5. Long-Horizon Decomposition and Credit Assignment
EgoPush addresses the challenges of delayed reward and temporal abstraction by decomposing multi-object rearrangement into a fixed sequence of stages (corresponding to objects per episode), each consisting of a reach-and-place subtask:
At each stage, the local timer is reset.
Stage-specific, temporally decayed completion factors provide direct incentive for efficiency.
Phase-gated progress shaping rewards further yield dense learning signals even in long episodes.
Ablation studies confirm that stage-aligned reward decay enables faster convergence and higher overall task success, outperforming both sparse terminal rewards and episode-level shaping.
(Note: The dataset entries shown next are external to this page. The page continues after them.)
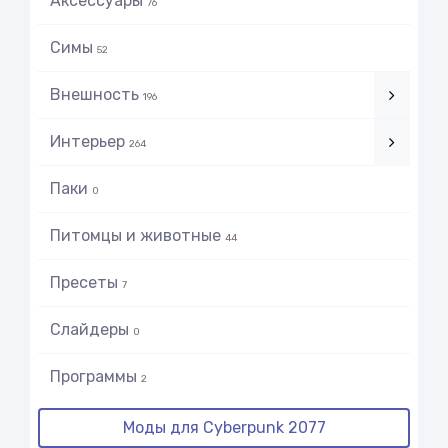
Аксессуары
76
Симы
52
Внешность
196
Интерьер
264
Паки
0
Питомцы и животные
44
Пресеты
7
Слайдеры
0
Программы
2
Моды для Cyberpunk 2077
6. Empirical Results and Simulation-to-Real Transfer
Simulated evaluations use NVIDIA Isaac Lab over 8,192 parallel environments (teacher PPO) and 512 (student distillation):
Task objects include cubes, cylinders, and prisms (15 cm scale); the robot is equipped with a 69° FOV RGB-D camera and a 7.5 cm pusher.
On a canonical 4-box cross-shape rearrangement:
- Teacher PPO achieves 99% success.
- Distilled student reaches 70.7% success (≈100% reach sub-task completion), with ablations showing success dropping to near zero without visual constraints.
- End-to-end RL methods from RGBD/masks/RNNs achieve ≪1% success.
- Odometry-based Spatial Intention Maps baseline achieves ≈19% success, limited by drift and contact errors.
Generalization to unseen object geometries is validated (cylinder: 67.5%, prism: 54.3%). Zero-shot deployment on TurtleBot3 in the real world yields 80% success over 10 five-object episodes.
7. Algorithmic Pipeline
The EgoPush training regime is structured as:
Algorithm EgoPush
Phase 1: Constrained-Teacher RL
Initialize teacher parameters θ
repeat
for each of M parallel envs do
simulate roll-out under θ with masked keypoints
collect (oₜ, aₜ, rₜ)
end
update θ via PPO using collected trajectories
until teacher converges
Phase 2: Online Student Distillation
Initialize student encoder φ, policy head ψ ← teacher head
for iter = 1…N do
for each of M' parallel envs do
rollout student: observe oₜ^stu, take aₜ^stu = π_{φ,ψ}(oₜ^stu)
query teacher at same state: get aₜ^tea, latents Zₜ^tea
compute student latents \hat Zₜ^stu
compute L_act = ||aₜ^stu − aₜ^tea||²
compute S^tea, S^stu and L_rel = ||S^tea − S^stu||_F²
L = L_act + λ L_rel
update (φ,ψ) via [SGD](https://www.emergentmind.com/topics/differentially-private-stochastic-gradient-descent-sgd) step on L
end
end
Deployment
Run student policy π_{φ,ψ} on real robot with RGB→mask→depth preprocessing.
8. Significance, Limitations, and Implications
EgoPush demonstrates that egocentric, object-centric, relation-driven policy amalgamation is tractable for long-horizon, multi-object non-prehensile rearrangement without explicit global localization, with privileged-to-student distillation and constrained supervision identified as critical enablers of real-world transfer. The success of stage-local temporal shaping and relational latent structure emphasizes the value of temporal and semantic abstraction in reinforcement learning for manipulation. All claims and results above are reported in (An et al., 20 Feb 2026).